Durable Skills (Imagine Learning)

Engineering a Custom GPT using Evidence-Centered Design (ECD) for Imagine Learning during a 4-day HGSE practicum. The project translates abstract communication competencies into precise, classroom-ready instructional tasks for Grades 9–12.

Overview

During a high-intensity 4-day practicum at the Harvard Graduate School of Education, we collaborated with Imagine Learning (a leading US K-12 publisher) to solve a critical problem: How can AI responsibly generate high-quality, classroom-ready tasks that develop "Durable Skills"?

Using Evidence-Centered Design (ECD), we successfully prototyped a Custom GPT that translates abstract communication competencies into precise, observable instructional activities for Grades 9-12.

01. The Strategic Pivot: From "Generic AI" to "Precision Pedagogy"

Initially, our scope was a broad K-12 framework. However, early testing revealed that LLMs tend to drift into "generic pedagogy" when the target audience is too wide.

The Decision: We narrowed our scope to Grades 9-12 and focused on a single, high-impact construct: "Communicating to be Understood." This allowed us to build a more robust logic gate for the AI, ensuring the output was sophisticated enough for high school students while maintaining rigorous alignment with the America Succeeds framework.

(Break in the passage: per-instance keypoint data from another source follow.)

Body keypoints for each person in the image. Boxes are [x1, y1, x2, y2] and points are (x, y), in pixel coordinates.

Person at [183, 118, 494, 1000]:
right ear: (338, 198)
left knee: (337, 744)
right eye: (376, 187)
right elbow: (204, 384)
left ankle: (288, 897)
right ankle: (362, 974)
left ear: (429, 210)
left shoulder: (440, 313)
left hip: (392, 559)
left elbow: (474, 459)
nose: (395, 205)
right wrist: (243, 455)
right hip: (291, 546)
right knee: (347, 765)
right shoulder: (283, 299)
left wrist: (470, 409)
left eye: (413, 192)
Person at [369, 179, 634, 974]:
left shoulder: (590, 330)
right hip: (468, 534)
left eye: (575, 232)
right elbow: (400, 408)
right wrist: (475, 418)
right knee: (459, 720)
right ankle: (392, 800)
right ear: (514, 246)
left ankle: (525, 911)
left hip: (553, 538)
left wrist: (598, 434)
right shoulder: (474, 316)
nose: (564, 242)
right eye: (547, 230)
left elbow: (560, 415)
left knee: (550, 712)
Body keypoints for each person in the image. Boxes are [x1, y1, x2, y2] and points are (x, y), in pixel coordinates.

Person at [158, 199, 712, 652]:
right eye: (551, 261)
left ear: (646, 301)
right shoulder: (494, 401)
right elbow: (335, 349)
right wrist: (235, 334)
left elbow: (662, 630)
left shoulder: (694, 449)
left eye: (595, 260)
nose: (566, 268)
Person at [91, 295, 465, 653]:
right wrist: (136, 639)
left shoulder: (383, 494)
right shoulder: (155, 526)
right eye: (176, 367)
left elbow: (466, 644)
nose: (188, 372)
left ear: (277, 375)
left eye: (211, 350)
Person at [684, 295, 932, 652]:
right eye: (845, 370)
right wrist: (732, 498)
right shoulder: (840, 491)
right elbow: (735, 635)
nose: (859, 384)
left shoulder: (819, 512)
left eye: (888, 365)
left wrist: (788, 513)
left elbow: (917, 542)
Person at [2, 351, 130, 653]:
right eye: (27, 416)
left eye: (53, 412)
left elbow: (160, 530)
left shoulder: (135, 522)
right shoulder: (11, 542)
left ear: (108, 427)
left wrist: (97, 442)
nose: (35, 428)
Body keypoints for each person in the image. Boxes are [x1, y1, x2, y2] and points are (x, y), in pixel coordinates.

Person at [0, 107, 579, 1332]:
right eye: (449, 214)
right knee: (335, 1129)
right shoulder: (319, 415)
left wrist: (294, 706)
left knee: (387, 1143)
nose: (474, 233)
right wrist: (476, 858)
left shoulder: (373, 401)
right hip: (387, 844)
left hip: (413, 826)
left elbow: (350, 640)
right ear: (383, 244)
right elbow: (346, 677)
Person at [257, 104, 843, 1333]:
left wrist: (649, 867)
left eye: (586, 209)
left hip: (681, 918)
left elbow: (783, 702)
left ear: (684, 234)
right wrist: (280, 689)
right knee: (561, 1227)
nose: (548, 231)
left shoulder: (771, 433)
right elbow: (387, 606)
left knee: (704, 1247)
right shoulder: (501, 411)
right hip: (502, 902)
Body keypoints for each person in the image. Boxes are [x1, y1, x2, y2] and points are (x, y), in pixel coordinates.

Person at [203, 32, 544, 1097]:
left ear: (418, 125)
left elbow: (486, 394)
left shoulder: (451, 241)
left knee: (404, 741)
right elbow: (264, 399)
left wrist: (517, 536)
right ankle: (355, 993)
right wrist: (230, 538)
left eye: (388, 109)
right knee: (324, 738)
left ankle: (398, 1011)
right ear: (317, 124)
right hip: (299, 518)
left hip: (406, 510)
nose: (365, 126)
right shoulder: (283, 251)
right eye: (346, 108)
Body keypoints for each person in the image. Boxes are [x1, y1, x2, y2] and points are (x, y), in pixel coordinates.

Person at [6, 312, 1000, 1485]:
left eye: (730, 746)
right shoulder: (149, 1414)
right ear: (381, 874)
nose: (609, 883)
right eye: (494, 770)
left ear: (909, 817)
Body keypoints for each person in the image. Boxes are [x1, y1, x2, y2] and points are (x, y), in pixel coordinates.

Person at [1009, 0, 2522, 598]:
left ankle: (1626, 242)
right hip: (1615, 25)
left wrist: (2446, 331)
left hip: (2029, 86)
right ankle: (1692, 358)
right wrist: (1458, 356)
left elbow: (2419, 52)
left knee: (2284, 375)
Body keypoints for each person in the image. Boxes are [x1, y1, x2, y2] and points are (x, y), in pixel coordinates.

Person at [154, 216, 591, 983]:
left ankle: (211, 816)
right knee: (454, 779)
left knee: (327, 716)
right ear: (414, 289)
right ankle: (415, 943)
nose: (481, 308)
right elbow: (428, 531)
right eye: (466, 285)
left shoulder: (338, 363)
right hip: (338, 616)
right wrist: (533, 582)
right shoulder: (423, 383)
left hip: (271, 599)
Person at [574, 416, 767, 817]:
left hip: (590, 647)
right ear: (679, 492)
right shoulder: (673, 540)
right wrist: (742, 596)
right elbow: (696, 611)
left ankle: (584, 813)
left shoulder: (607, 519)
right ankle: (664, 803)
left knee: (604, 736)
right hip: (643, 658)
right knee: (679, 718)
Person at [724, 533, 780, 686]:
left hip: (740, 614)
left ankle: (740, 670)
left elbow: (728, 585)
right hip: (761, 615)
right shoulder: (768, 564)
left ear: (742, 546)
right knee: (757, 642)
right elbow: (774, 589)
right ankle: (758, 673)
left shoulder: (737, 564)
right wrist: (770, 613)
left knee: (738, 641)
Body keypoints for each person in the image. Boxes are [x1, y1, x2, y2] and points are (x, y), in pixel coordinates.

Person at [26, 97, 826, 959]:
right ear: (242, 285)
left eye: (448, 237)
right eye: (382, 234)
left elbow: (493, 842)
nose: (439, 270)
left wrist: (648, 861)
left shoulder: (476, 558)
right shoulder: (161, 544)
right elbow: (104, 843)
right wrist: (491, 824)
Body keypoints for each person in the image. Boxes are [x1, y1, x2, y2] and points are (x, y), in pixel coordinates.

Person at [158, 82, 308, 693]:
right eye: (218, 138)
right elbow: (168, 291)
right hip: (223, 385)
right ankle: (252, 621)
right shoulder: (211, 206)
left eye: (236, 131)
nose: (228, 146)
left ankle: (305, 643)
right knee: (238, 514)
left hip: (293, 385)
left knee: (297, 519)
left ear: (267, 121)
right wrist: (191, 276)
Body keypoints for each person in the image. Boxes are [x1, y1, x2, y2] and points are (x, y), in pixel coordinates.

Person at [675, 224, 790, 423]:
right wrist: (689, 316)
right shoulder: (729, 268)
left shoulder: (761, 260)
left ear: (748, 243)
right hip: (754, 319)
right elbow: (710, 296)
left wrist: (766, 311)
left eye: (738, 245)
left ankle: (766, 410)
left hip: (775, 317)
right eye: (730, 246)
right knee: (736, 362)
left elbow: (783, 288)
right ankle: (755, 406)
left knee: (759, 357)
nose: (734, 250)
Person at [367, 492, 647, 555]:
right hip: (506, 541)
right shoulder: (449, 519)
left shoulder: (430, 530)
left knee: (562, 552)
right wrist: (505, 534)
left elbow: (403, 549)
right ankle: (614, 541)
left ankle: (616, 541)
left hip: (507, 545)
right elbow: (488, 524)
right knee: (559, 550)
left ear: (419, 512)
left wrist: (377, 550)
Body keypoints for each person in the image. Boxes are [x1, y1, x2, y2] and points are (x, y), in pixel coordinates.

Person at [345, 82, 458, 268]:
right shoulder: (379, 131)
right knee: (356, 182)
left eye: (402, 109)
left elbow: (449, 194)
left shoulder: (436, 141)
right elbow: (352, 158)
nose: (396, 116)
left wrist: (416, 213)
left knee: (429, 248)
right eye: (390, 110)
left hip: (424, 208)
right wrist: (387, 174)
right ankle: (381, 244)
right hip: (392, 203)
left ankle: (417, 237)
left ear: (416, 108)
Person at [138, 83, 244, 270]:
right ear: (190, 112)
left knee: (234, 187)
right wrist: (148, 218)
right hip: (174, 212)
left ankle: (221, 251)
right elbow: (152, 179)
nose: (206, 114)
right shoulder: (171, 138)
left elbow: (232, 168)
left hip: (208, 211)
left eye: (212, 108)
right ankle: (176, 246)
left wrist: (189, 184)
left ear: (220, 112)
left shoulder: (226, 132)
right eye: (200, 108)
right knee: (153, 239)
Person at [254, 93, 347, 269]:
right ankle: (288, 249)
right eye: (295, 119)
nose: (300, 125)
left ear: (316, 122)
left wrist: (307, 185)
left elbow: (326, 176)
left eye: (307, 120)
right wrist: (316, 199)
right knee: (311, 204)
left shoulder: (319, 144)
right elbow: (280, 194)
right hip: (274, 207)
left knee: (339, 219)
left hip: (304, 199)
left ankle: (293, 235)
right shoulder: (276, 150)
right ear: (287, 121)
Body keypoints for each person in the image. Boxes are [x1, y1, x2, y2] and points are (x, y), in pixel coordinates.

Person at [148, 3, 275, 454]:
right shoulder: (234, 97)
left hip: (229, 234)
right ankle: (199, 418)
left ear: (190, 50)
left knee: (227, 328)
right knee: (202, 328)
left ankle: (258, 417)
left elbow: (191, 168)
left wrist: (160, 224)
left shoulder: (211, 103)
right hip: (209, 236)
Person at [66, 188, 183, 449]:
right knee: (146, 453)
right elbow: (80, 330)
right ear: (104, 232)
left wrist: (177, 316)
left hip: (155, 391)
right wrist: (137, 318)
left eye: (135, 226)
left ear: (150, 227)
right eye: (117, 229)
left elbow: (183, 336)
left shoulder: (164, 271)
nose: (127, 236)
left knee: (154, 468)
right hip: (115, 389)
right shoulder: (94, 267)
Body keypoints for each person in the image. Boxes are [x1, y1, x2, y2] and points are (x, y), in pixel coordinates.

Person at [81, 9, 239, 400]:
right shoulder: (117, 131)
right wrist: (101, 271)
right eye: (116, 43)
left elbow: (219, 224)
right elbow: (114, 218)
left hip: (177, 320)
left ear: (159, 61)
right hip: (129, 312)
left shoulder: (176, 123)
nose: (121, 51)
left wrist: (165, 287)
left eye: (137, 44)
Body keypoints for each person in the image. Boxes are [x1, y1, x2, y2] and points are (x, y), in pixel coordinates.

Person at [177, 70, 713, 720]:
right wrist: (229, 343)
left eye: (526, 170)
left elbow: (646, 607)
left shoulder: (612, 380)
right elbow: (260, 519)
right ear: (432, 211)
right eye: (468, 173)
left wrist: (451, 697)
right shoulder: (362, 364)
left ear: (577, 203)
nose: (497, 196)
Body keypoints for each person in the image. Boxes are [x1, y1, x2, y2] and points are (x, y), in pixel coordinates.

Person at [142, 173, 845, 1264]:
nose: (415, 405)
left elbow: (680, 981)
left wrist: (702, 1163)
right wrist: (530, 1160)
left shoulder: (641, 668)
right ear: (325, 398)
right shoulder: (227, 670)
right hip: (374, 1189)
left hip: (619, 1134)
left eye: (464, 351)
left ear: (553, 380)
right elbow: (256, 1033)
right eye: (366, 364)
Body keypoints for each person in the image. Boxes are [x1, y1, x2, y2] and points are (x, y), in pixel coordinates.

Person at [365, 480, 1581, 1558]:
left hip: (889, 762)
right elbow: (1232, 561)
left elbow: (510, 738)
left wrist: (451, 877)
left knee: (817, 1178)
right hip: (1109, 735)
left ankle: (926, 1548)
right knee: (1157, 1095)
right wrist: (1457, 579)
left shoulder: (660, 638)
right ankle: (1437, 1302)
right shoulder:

02. The Methodology: Intellectual Architecture

To ensure the AI output wasn't just "flavor text," we built a four-stage engineering pipeline applying Evidence-Centered Design (ECD):

1. Construct Definition: We operationalized Communication not just as "talking," but as the sophisticated exchange of thoughts with acute audience awareness.
2. Student & Evidence Models: We defined the specific observable behaviors (e.g., adapting tone for a specific stakeholder) that prove a student is competent.
3. Task Models: We designed "constraints." For example, requiring the AI to design tasks for pairs or small groups to ensure the "communication" evidence stayed attributable to individual students.
4. Prompt Engineering: We synthesized these models into a multi-layered System Prompt, acting as a "Pedagogical Guardrail" for the LLM.

03. Technical Implementation & Insights

One of my primary contributions was Constraint Engineering. We discovered that without explicit, step-by-step logic, the GPT would "spill outward" creating interactions that were fun but impossible for a teacher to grade.

Key technical insights:

• →Avoiding Pedagogical Drift: AI needs a "prioritization logic" to know which learning objectives matter most in a task.
• →Reducing Teacher Burden: We refined the bot instructions to ensure output included ready-to-use materials (handouts, prompts), reducing the "work" a teacher has to do to implement the AI's idea.
• →Iterative Prompting: We used a "Human-in-the-loop" approach, testing 20+ iterations of the same task to find where the AI logic broke down.

04. Project Artifacts

Below are the presentation slides and a full Technical Brief outlining our research, design pivots, and final outcomes.

05. Results & Impact

Outcome: Delivered a Proof of Concept (PoC) that demonstrated how LLMs, when constrained by Learning Science, can generate evidence-rich tasks that are far superior to standard "off-the-shelf" AI responses.